To see why this is, think about some some collection of gravitating particles which is going to to collapse to a smaller, denser collection of particles. To do this they need to lose a lot of energy: you can see why this is by thinking about where the average particle lives in the gravitational potential of all the particles.
Ordinary matter – clouds of gas and dust say – do this by getting extremely hot as they collapse, and then radiating energy electromagnetically. Ultimately collapsing clouds of gas can get hot and dense enough that nuclear fusion can start and we get stars.
Dark matter, by hypothesis, doesn't interact electromagnetically, at all: if it did it would not be dark! This means that the only way it has of losing energy is to put it into the average kinetic energy of the particles, and that means that collapse doesn't happen, because if you have a lot of particles with lots of kinetic energy they don't stay collapsed. The virial theorem is important to understanding this.

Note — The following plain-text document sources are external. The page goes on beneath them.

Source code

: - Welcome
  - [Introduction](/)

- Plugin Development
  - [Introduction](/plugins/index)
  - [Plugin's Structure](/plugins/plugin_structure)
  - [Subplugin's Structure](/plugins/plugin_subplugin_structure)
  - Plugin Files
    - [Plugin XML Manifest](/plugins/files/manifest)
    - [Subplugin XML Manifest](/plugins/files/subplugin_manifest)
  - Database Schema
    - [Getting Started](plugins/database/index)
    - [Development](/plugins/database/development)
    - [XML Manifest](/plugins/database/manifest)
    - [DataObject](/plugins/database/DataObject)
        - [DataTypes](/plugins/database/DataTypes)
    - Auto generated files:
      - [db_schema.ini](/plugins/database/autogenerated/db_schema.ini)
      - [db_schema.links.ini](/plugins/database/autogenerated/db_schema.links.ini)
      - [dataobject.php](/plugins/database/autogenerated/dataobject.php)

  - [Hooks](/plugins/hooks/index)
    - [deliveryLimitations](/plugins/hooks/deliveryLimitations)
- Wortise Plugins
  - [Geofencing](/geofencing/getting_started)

So dark matter simply lacks a mechanism to lose energy since it can't radiate it away electromagnetically, and so does not collapse.
(In fact I think there are some mechanisms: dark matter could lose energy by gravitational radiation for instance, but this is an absurdly slow process except in really extreme cases.)
To answer the second part: it certainly was (perhaps is) a possibility that there are very large numbers of compact, massive dark objects which make up dark matter. These things are known as massive compact halo objects: MACHOs (the alternative theory is weakly interacting massive particles which are, of course, WIMPs, and there are I believe also RAMBOs although I'm not sure what they are. If there are not ARNIEs there should be (perhaps one kind of these will be CONANs?)). These might either be failed stars, isolated planets or (I like this idea) small black holes: there's a wide range of possible BH masses below stellar mass BHs and the point at which they start becoming bright due to Hawking radiation. In the case of small BHs these would probably need to be primordial (made in the big bang) as there's no plausible mechanism for them being the end-point of stellar evolution.
But it turns out that such objects are observable. Because they are massive they will deflect light, and they can therefore be detected by gravitational lensing as they pass in front of more distant luminous objects (stars, really). Well, you can do the statistics of how many of these things there would need to be (which is really a lot), and how often you would expect to observe lensing events from them as a result. And then you can do a survey and look for lensing events. And the results of such surveys (some of these are pointed to by the above Wikipedia article) are that there are not nearly enough MACHOs to account for dark matter, although I think there is still a little wiggle-room, depending on who you ask.